Cabinet has approved a work programme to thoroughly explore how we can achieve full accessiblity for disabled people and all New Zealanders, Minister for Disability Issues Carmel Sepuloni says.
The work programme will focus on accessibility for disabled people but will also look at how we can improve accessibility for other groups such as seniors, carers of young children, people with English as a second language, and those with temporary injuries.
The work programme will involve collaboration with a wide variety of stakeholders, including the Access Alliance, other disability groups and small business. It will look at:
- how to define “full accessibility”
- the challenges and opportunities of different approaches
- whether legislation is needed for mandatory codes and standards for accessibility and what domains any might cover.

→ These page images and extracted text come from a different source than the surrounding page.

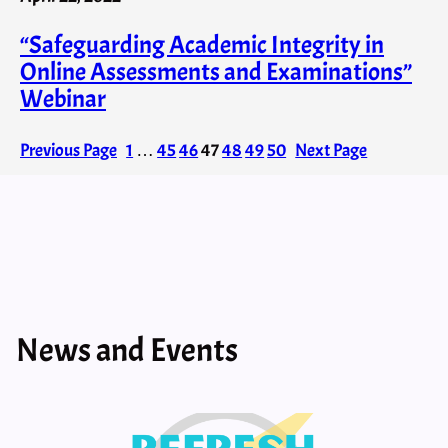
“Safeguarding Academic Integrity in
Online Assessments and Examinations”
Webinar
Previous Page
1
…
45
46
47
48
49
50
Next Page
News and Events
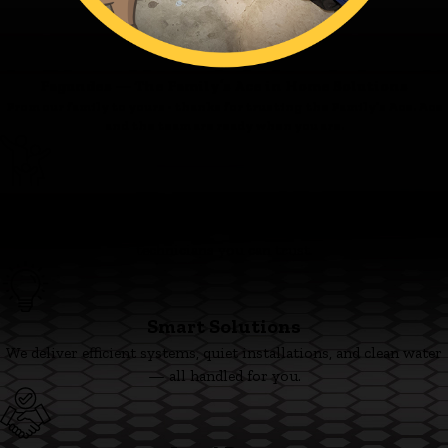
Fagundes — The Family’s Ace in Home Solutions
From our family to yours - thanks for trusting the Family’s Ace. Ace
and the team are ready when you are.
Family First
We’re committed to clear pricing, tidy work, and respectful
technicians you can trust.
Smart Solutions
We deliver efficient systems, quiet installations, and clean water
— all handled for you.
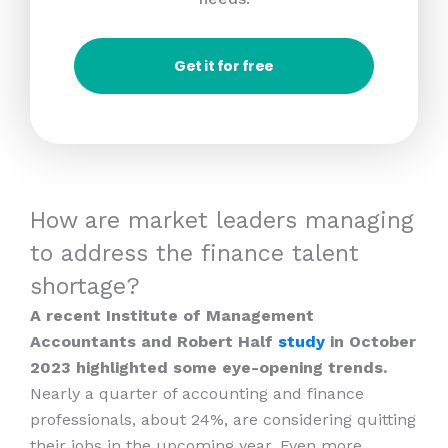
Get it for free
How are market leaders managing
to address the finance talent
shortage?
A recent Institute of Management
Accountants and Robert Half
study
in October
2023 highlighted some eye-opening trends.
Nearly a quarter of accounting and finance
professionals, about 24%, are considering quitting
their jobs in the upcoming year. Even more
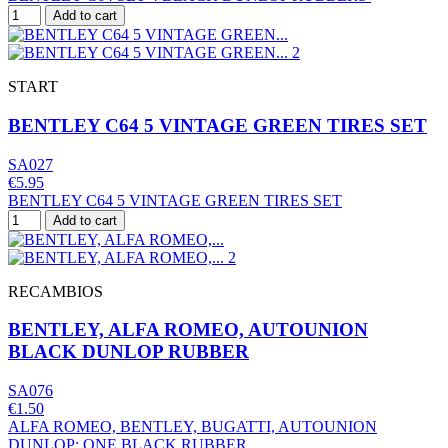
Add to cart
START
BENTLEY C64 5 VINTAGE GREEN TIRES SET
SA027
€5.95
BENTLEY C64 5 VINTAGE GREEN TIRES SET
Add to cart
RECAMBIOS
BENTLEY, ALFA ROMEO, AUTOUNION
BLACK DUNLOP RUBBER
SA076
€1.50
ALFA ROMEO, BENTLEY, BUGATTI, AUTOUNION
DUNLOP; ONE BLACK RUBBER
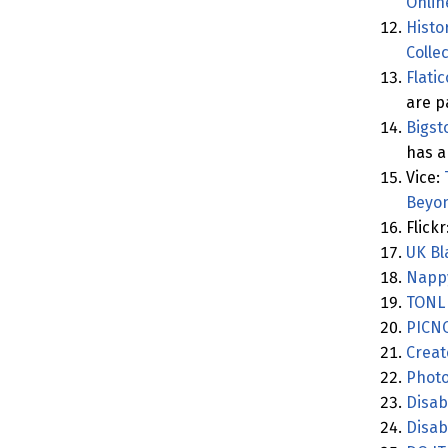
Onlin
Histo
Colle
Flati
are p
Bigst
has a 
Vice:
Beyon
Flickr
UK Bl
Napp
TONL
PICN
Creat
Photo
Disab
Disabi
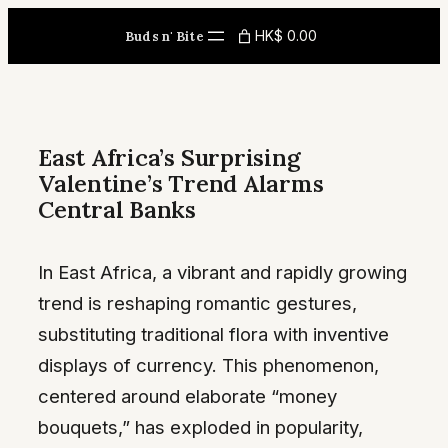
Skip
HK$ 0.00
Buds n' Bite
to
content
East Africa’s Surprising
Valentine’s Trend Alarms
Central Banks
In East Africa, a vibrant and rapidly growing
trend is reshaping romantic gestures,
substituting traditional flora with inventive
displays of currency. This phenomenon,
centered around elaborate “money
bouquets,” has exploded in popularity,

“Earlier this year I was presented with a petition to put accessibility into a legislative form by the Access Alliance. Accessibility is enforced in law in some other countries, transforming the lives of disabled people and its time that we explored the feasibility of legislation in New Zealand,” Carmel Sepuloni said.
“A lack of accessibility to transport, information, communications and customer services creates barriers to employment, housing, education and to a decent standard of living and quality of life.
“A quarter of New Zealanders including seniors are disabled. With a rapidly ageing population, we need to start work now, so that all New Zealanders and future generations can participate fully in society.
“Over 25 % of disabled people are underemployed compared to 11.5 % of non-disabled people. Many disabled people are qualified to work but they’re excluded from employment because things like transport, buildings and services aren’t accessible.
“In this day and age that level of exclusion for such a big proportion of our society is unacceptable. These barriers must be broken down,” Carmel Sepuloni said.
Chrissie Cowan, CEO of Kāpō Māori Aotearoa and Chair of the Access Alliance says: “On behalf of the Access Alliance, we applaud the government on this decision, and thank Minister Sepuloni for listening to New Zealanders with disabilities and taking action.
“All New Zealanders deserve an equal footing to enable us to do the things we want to in life. For too long barriers that may be invisible to others, such as the absence of environmental cues in public spaces to help vision-impaired people know where they are, have been standing in the way.
“Universal access will enable everyone to contribute more to society and create economic benefits such as making our country more accessible for the one billion potential tourists with access needs. The opportunity is huge, and the future is exciting,” said Chrissie Cowan.
The Ministry of Social Development and the Office for Disability Issues will lead the work programme and consultation with stakeholder groups will start in early 2019.
Note to editor:
The Access Alliance is a collaborative of twelve national disabled people’s organisations, disability service providers, community organisations and disability advocates, working together to remove the barriers disabled New Zealanders face and build a New Zealand that is accessible to everyone. Collectively, the members assist over 763,000 New Zealanders.
The Access Alliance members include Auckland Disability Law, Blind Foundation, CCS Disability Action, Deaf Aotearoa, Disabled Person’s Assembly, Parents of Vision Impaired New Zealanders, Inclusive New Zealand, Kāpō Māori Aotearoa, Blind Citizens New Zealand, National Foundation of the Deaf, People First, and the Cerebral Palsy Society. Other organisations are invited to join.